Das höchste Gericht hat eine Beschwerde gegen die Abstimmung vom November 2017 abgelehnt.

  • Am Objektkredit für den Flugplatz Buochs ist nicht mehr zu rütteln. Der Kanton kann 10 Millionen Franken investieren um den zivilen Flugplatz zu modernisieren.
  • Drei Beschwerdeführer hatten verschiedene Aspekte im Vorfeld der Abstimmung bemängelt. Sie verlangten unter anderem, dass das Abstimmungsresultat bei einem Ja als ungültig zu erklären sei.
  • Hingegen beurteilt das Bundesgericht die Abstimmungsbotschaft der Regierung als zu wenig ausgewogen. Die Gegner hätten eingeladen werden müssen, ihren Standpunkt darzulegen.

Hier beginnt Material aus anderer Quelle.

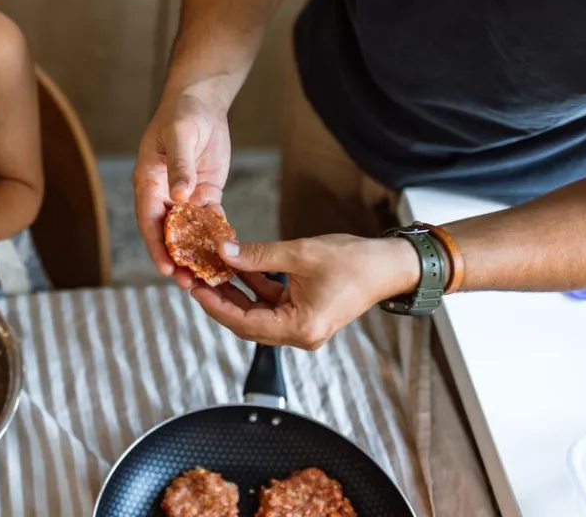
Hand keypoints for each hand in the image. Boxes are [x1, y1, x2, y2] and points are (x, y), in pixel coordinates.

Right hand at [133, 88, 232, 286]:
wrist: (201, 103)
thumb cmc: (182, 115)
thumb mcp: (180, 137)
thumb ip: (179, 168)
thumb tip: (179, 198)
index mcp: (149, 182)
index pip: (149, 221)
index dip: (156, 246)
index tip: (165, 268)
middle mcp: (164, 194)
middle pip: (167, 234)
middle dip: (176, 259)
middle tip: (187, 283)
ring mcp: (185, 196)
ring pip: (188, 232)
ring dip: (195, 254)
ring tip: (207, 278)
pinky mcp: (205, 194)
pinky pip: (210, 221)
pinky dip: (216, 237)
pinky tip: (226, 255)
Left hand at [190, 234, 420, 349]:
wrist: (389, 265)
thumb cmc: (354, 261)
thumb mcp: (300, 253)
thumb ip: (259, 255)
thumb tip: (224, 252)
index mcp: (301, 328)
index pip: (246, 324)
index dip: (217, 307)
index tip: (196, 290)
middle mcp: (300, 334)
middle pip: (248, 323)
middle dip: (221, 301)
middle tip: (196, 280)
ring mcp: (302, 325)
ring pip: (257, 313)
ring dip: (236, 293)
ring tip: (211, 271)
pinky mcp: (304, 313)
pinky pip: (271, 304)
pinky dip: (254, 288)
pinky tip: (237, 268)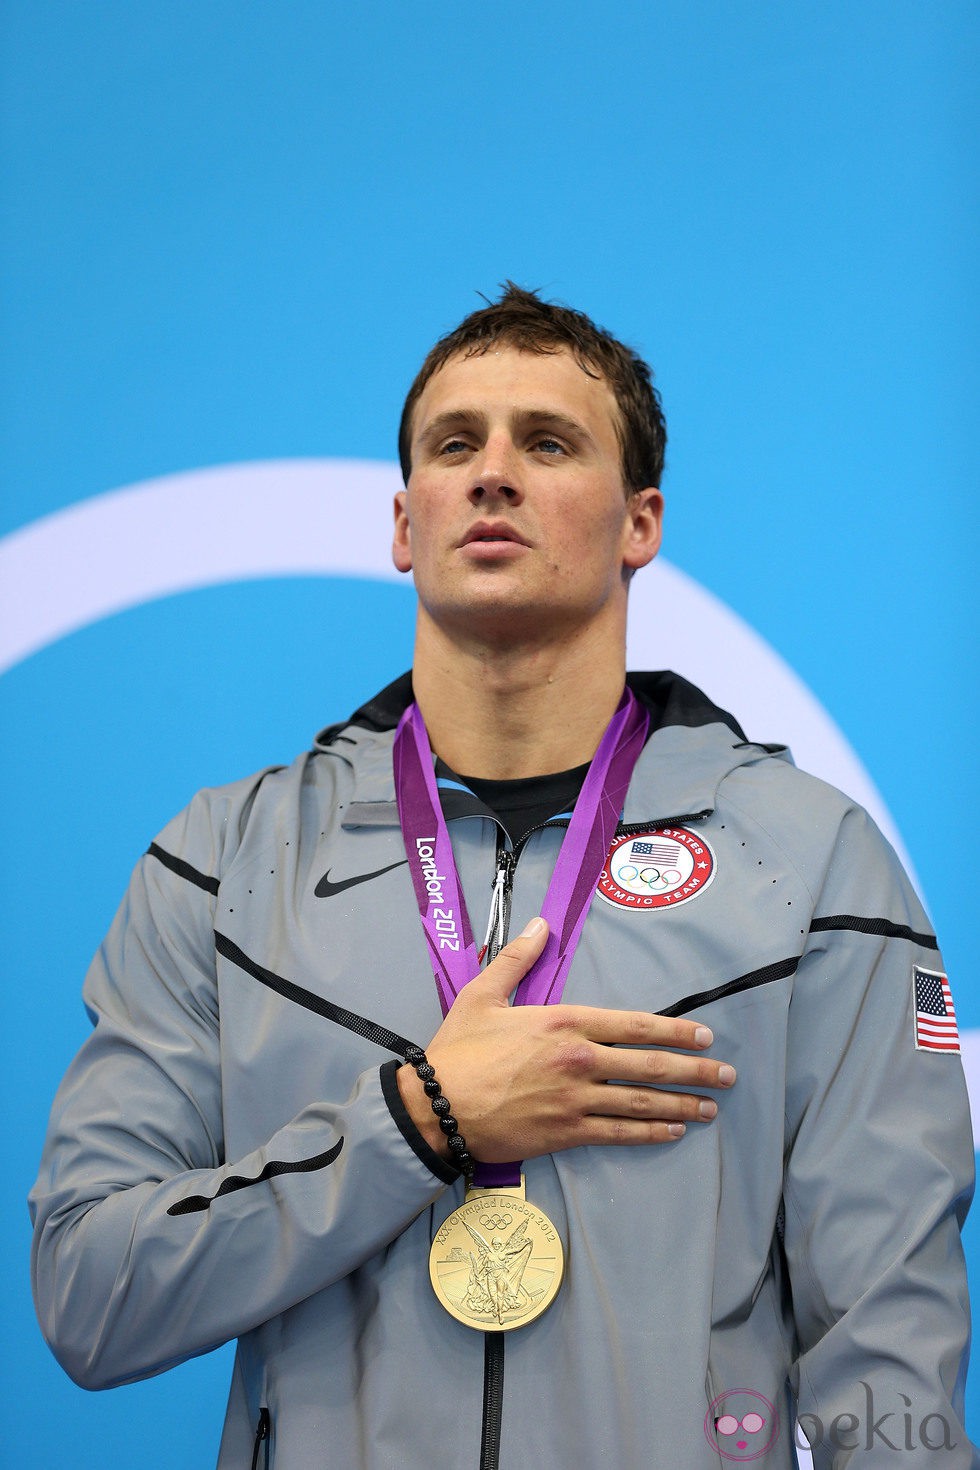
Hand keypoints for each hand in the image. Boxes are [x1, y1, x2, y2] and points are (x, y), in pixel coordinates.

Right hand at [397, 917, 735, 1164]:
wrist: (435, 1108)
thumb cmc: (458, 1051)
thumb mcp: (483, 994)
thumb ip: (517, 958)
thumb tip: (542, 925)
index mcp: (564, 1022)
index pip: (635, 1025)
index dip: (676, 1031)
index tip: (704, 1035)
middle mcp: (579, 1060)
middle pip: (651, 1065)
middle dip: (695, 1069)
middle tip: (726, 1075)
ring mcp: (576, 1100)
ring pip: (642, 1102)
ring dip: (683, 1104)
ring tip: (710, 1108)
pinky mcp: (567, 1133)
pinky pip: (620, 1133)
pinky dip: (651, 1133)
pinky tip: (673, 1131)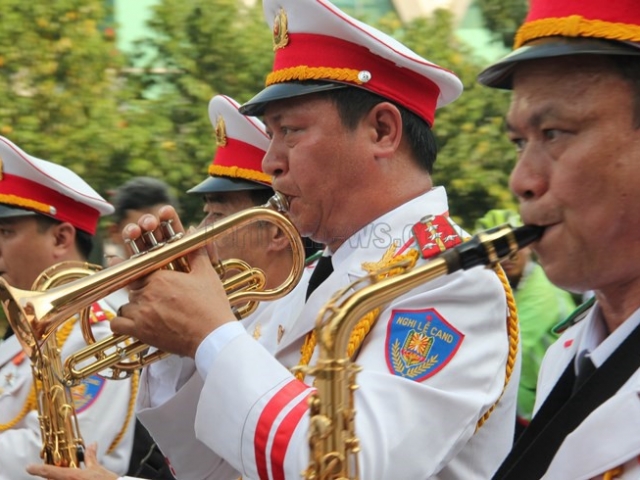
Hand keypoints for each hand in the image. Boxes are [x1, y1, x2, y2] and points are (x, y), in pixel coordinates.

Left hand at [26, 444, 118, 478]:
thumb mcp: (98, 469)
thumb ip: (91, 457)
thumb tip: (92, 445)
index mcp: (73, 476)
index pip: (50, 471)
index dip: (38, 469)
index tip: (29, 467)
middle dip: (48, 476)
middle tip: (47, 471)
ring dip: (56, 479)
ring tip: (58, 476)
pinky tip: (68, 479)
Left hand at [111, 206, 235, 357]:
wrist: (212, 337)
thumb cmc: (211, 306)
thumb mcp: (207, 274)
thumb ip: (195, 252)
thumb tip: (192, 231)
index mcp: (161, 277)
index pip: (139, 267)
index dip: (134, 266)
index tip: (123, 264)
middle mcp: (147, 292)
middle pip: (133, 286)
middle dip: (141, 290)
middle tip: (154, 297)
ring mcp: (141, 312)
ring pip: (125, 304)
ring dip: (133, 307)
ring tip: (150, 312)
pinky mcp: (139, 331)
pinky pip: (117, 324)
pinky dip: (121, 323)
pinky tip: (132, 323)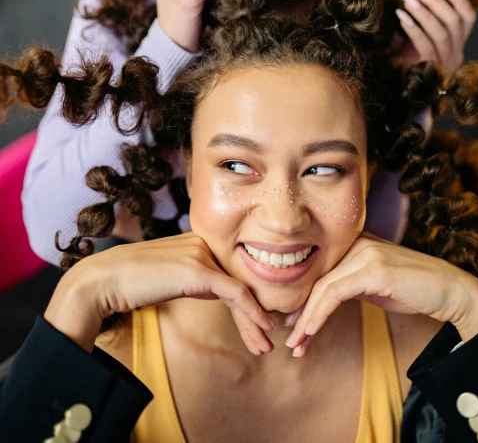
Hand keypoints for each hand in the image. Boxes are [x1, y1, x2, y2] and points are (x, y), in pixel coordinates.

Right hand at [45, 233, 274, 355]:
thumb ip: (193, 278)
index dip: (245, 301)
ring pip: (240, 289)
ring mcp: (201, 254)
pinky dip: (252, 314)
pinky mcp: (199, 270)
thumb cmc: (128, 283)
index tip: (255, 326)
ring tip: (265, 346)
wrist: (102, 280)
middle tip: (266, 341)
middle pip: (237, 281)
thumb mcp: (168, 278)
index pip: (228, 273)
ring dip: (255, 321)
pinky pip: (235, 293)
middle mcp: (202, 242)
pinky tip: (262, 330)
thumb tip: (217, 292)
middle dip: (254, 314)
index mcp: (196, 241)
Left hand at [285, 232, 477, 355]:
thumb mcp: (376, 286)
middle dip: (301, 312)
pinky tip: (311, 331)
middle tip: (291, 340)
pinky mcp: (374, 269)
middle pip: (317, 278)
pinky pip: (335, 292)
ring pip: (323, 286)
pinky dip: (319, 313)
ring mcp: (366, 254)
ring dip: (306, 318)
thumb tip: (320, 302)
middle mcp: (358, 243)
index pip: (320, 271)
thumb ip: (350, 286)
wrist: (453, 290)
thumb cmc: (416, 289)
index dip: (303, 299)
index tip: (293, 324)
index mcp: (356, 243)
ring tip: (297, 344)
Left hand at [396, 0, 475, 76]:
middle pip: (452, 20)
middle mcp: (456, 52)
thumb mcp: (420, 37)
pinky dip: (413, 28)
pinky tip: (401, 16)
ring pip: (441, 32)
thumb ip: (422, 18)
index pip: (468, 17)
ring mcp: (444, 63)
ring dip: (422, 11)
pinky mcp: (430, 71)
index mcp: (458, 43)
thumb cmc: (409, 61)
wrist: (404, 95)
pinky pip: (425, 46)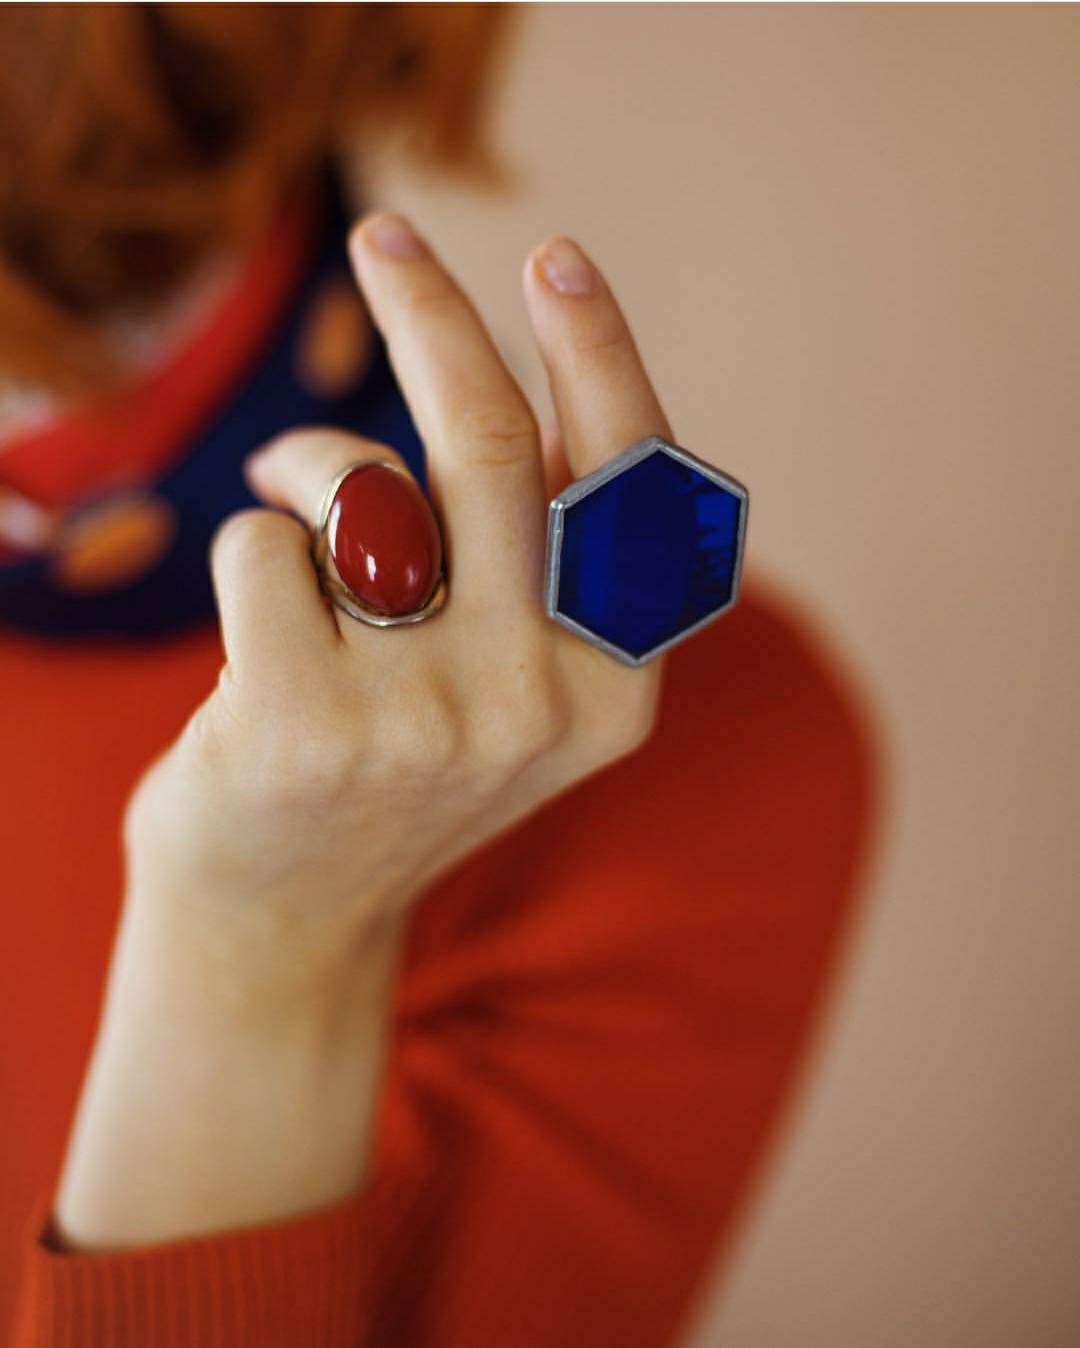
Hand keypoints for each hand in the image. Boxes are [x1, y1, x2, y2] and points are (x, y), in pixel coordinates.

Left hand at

Das Bundesgericht hält in seinem Urteil vom Freitag abschliessend fest, dass die Vorlage mit rund einer Zweidrittelsmehrheit angenommen worden sei. Bei einem derart klaren Ausgang erachtet es das Gericht als unwahrscheinlich, dass das Resultat ohne die mangelhafte Abstimmungsbotschaft anders ausgefallen wäre.

Die Nidwaldner Regierung äusserte sich in einer Mitteilung erfreut über das Urteil. Somit sei der Objektkredit von 10 Millionen Franken rechtskräftig.